TASK PROMPT: Output only the lines below from the one containing "BISE DG Khan 10th class gazette 2026" to the one containing "BISE DI Khan 10th class gazette 2026", exactly as written, both ends kept.

[Saved data entries]

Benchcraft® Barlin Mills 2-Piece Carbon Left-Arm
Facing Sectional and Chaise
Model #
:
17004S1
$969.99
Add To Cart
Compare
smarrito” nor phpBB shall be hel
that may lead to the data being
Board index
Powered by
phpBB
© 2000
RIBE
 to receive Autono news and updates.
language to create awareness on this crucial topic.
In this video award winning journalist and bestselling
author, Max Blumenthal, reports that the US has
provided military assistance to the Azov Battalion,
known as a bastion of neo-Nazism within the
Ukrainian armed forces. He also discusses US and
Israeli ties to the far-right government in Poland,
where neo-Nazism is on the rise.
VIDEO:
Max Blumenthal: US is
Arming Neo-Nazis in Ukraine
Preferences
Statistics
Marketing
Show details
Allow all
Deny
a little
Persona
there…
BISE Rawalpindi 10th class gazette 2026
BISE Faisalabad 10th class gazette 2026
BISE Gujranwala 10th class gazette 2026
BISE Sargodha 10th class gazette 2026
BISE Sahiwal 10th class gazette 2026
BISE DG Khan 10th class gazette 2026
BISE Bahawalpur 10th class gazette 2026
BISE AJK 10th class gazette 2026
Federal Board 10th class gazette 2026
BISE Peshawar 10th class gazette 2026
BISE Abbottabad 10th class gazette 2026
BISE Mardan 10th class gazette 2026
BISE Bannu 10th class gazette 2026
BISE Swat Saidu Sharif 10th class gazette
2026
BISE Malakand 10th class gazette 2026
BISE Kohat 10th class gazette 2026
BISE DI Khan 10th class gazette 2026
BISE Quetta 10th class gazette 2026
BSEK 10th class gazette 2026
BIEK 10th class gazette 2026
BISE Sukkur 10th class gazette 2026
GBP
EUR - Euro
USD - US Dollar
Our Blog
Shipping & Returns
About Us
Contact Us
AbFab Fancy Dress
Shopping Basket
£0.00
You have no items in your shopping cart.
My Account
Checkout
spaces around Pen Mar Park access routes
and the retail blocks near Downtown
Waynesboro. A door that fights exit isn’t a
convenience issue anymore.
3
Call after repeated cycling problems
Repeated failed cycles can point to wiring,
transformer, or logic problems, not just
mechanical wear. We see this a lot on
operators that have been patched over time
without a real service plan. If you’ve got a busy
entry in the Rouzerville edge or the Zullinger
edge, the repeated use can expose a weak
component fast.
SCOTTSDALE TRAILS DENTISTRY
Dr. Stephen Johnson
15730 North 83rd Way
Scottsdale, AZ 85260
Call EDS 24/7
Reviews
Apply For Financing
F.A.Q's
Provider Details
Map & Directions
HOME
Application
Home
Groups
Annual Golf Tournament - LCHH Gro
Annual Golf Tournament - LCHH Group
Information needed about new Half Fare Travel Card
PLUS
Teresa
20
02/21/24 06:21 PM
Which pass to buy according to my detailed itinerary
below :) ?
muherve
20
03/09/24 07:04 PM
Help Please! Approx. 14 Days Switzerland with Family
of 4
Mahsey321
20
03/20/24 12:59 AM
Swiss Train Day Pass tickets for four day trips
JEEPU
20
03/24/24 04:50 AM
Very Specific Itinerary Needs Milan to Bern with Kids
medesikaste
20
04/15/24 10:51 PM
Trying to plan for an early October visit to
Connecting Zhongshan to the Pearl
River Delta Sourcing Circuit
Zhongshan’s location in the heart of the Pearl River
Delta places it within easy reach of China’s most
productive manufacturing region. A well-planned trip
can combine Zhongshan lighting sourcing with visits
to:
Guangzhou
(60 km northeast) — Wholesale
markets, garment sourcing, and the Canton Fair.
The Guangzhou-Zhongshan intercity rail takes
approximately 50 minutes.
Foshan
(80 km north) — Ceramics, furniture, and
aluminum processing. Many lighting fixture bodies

COMPLETED TASK:
BISE DG Khan 10th class gazette 2026
BISE Bahawalpur 10th class gazette 2026
BISE AJK 10th class gazette 2026
Federal Board 10th class gazette 2026
BISE Peshawar 10th class gazette 2026
BISE Abbottabad 10th class gazette 2026
BISE Mardan 10th class gazette 2026
BISE Bannu 10th class gazette 2026
BISE Swat Saidu Sharif 10th class gazette
2026
BISE Malakand 10th class gazette 2026
BISE Kohat 10th class gazette 2026
BISE DI Khan 10th class gazette 2026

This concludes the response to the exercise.